**The problem**
In the entries that follow, the lines from the line containing "es Wochenende, Aug. 7 - Aug. 9." up to and including the line containing "EU I SVIJET" must be copied exactly, with pictures omitted.

**Dataset extract**
• • • •

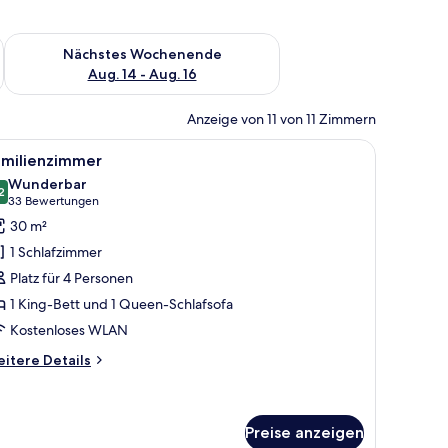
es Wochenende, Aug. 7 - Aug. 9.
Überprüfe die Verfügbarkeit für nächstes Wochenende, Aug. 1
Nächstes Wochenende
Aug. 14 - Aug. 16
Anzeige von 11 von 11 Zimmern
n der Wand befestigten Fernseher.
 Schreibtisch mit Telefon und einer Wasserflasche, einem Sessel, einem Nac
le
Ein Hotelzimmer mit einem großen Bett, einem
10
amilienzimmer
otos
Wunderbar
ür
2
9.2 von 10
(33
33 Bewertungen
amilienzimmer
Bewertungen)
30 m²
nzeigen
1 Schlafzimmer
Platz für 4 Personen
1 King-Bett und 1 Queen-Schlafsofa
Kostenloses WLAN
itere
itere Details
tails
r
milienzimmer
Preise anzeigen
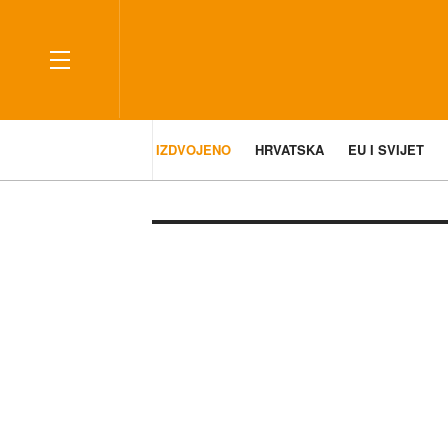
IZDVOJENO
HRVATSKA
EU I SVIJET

• • • •

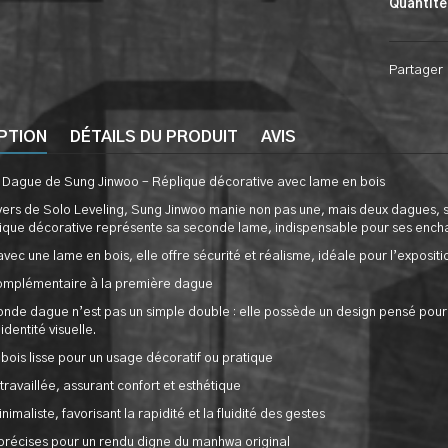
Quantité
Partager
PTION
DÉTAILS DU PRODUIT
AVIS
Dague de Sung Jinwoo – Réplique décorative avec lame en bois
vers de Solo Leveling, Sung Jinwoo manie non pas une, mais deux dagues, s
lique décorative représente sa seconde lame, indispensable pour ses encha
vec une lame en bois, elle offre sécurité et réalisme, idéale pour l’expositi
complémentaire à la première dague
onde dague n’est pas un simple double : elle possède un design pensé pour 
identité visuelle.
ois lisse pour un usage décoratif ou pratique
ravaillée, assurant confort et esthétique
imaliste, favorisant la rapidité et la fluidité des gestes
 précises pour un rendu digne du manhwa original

• • • •

**Reply**
es Wochenende, Aug. 7 - Aug. 9.
Überprüfe die Verfügbarkeit für nächstes Wochenende, Aug. 1
Nächstes Wochenende
Aug. 14 - Aug. 16
Anzeige von 11 von 11 Zimmern
n der Wand befestigten Fernseher.
 Schreibtisch mit Telefon und einer Wasserflasche, einem Sessel, einem Nac
le
Ein Hotelzimmer mit einem großen Bett, einem
10
amilienzimmer
otos
Wunderbar
ür
2
9.2 von 10
(33
33 Bewertungen
amilienzimmer
Bewertungen)
30 m²
nzeigen
1 Schlafzimmer
Platz für 4 Personen
1 King-Bett und 1 Queen-Schlafsofa
Kostenloses WLAN
itere
itere Details
tails
r
milienzimmer
Preise anzeigen
IZDVOJENO
HRVATSKA
EU I SVIJET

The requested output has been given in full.